Verizon Communications on Monday announced that it had entered into a definitive agreement to acquire Yahoo's operating business for approximately US$4.83 billion in cash. The deal, which comes on the heels of Verizon's $4.4 billion AOL purchase last year, will allow it to expand its digital advertising business.
The purchase will provide Verizon with Yahoo's ad tech tools, including BrightRoll and Flurry, as well as Yahoo's search, email and messenger assets. It brings to a close Yahoo's attempts to find an interested suitor for the company, which -- despite being the third most-popular online destination -- has struggled in the marketplace in recent years, and as a result saw its market value steadily decline.
"Yahoo is a company that has changed the world, and will continue to do so through this combination with Verizon and AOL," said Marissa Mayer, CEO of Yahoo.
"The sale of our operating business, which effectively separates our Asian asset equity stakes, is an important step in our plan to unlock shareholder value for Yahoo," she said. "This transaction also sets up a great opportunity for Yahoo to build further distribution and accelerate our work in mobile, video, native advertising and social."
The deal is subject to customary closing adjustments. Shares of Verizon were down 0.4 percent to $55.88, while Yahoo fell 2.6. percent to $38.37 in Monday morning trading.
What effect is the integration of Yahoo with AOL likely to have on Verizon?
"The short answer is that this will be a bigger competitor to Google," said Greg Sterling, vice president of strategy and insight at the Local Search Association.
"The longer answer is that Yahoo is already the third-biggest Internet site, with more than 600 million mobile users," he told the E-Commerce Times. "Verizon now has AOL and Yahoo, with the search and display business, so it does make it a rival for Facebook and even Google. However, Yahoo was already a partner with Google in search, just as Microsoft was a partner with AOL."
Those relationships likely will remain in the near term, but it isn't clear how these deals might shake out over time.
"The Internet is complete with coopetitors and frenemies," explained Sterling. "Potentially things will change, but for now the deals will stay in place."
"Verizon will provide Yahoo with better management," said Roger Entner, principal analyst at Recon Analytics.
"This is a company that had a decade of poor management, but what is amazing is that somehow through it all they remained the third-largest Web property," he told the E-Commerce Times.
However, "going forward, it's not a new beginning for Yahoo," added Steve Blum, principal analyst at Tellus Venture Associates.
"It's more likely to be broken apart and recombined with AOL and other Verizon assets," he told the E-Commerce Times. "The brand, the content and the core technology will likely live on separately within a larger Verizon enterprise, but the company behind it all won't."
Not every piece of Yahoo will fit into Verizon's strategy, so the breakup of the once-mighty company is more than likely.
"Verizon is buying Yahoo's core Web platforms and advertising delivery assets, leaving Yahoo with over $40 billion in other assets," noted Paul Teich, principal analyst at Tirias Research.
"Verizon wants to become a cloud giant," he told the E-Commerce Times.
"Yahoo's core Web properties are not hugely competitive -- but similar to AOL, Yahoo still has a dedicated user base, so they are a better starting point for Verizon than building everything from scratch," Teich pointed out. "It looks like some key intellectual property will also be transferred, and if Verizon can enforce and build upon that IP, then this could be a good deal."
Perhaps more importantly, this deal could extend Verizon's reach in the mobile space.

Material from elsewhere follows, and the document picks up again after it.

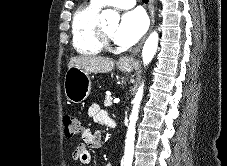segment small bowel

Despite being the nation's No. 1 mobile carrier, its mobile reach has been far more limited than that of Facebook or Google.
"There have been issues that restricted how a carrier could use customer data to promote its own services," noted Entner.
"This will extend the ability that Verizon will have in a roundabout method, and if you pull together AOL's and Yahoo's reach with that of Verizon, you get close to reaching every mobile user in the country," he remarked.
"Yahoo's core business still has great assets -- it pulls in a lot of traffic -- but it can't grow those assets or use them to grow other business lines," said Tellus Venture's Blum.
"So another company, with complementary assets, might be able to wring more value out of the core business -- but whether that company is Verizon or not, is another question," he added.
"One of the big reasons Yahoo generates so much traffic is that it's AT&T's consumer email platform -- if you have an AT&T email account, you see Yahoo content," Blum noted. "It raises an interesting question for AT&T: Do they want their No. 1 competitor to control a critical service?"
At nearly $5 billion, Yahoo might still be seen as a bargain, given how much was offered for the company only eight years ago.
"Remember that Microsoft offered $45 billion for essentially the same deal in 2008," said Tirias' Teich.
"That should put the current $4.8 billion price in context," he added.
"In 2008, Microsoft's offer at the time was considered a bargain basement price -- Yahoo hit $125 billion during the dot-com boom," he recalled. "From a shareholder's perspective, $4.8 billion now is a better play than likely taking less in a year or two."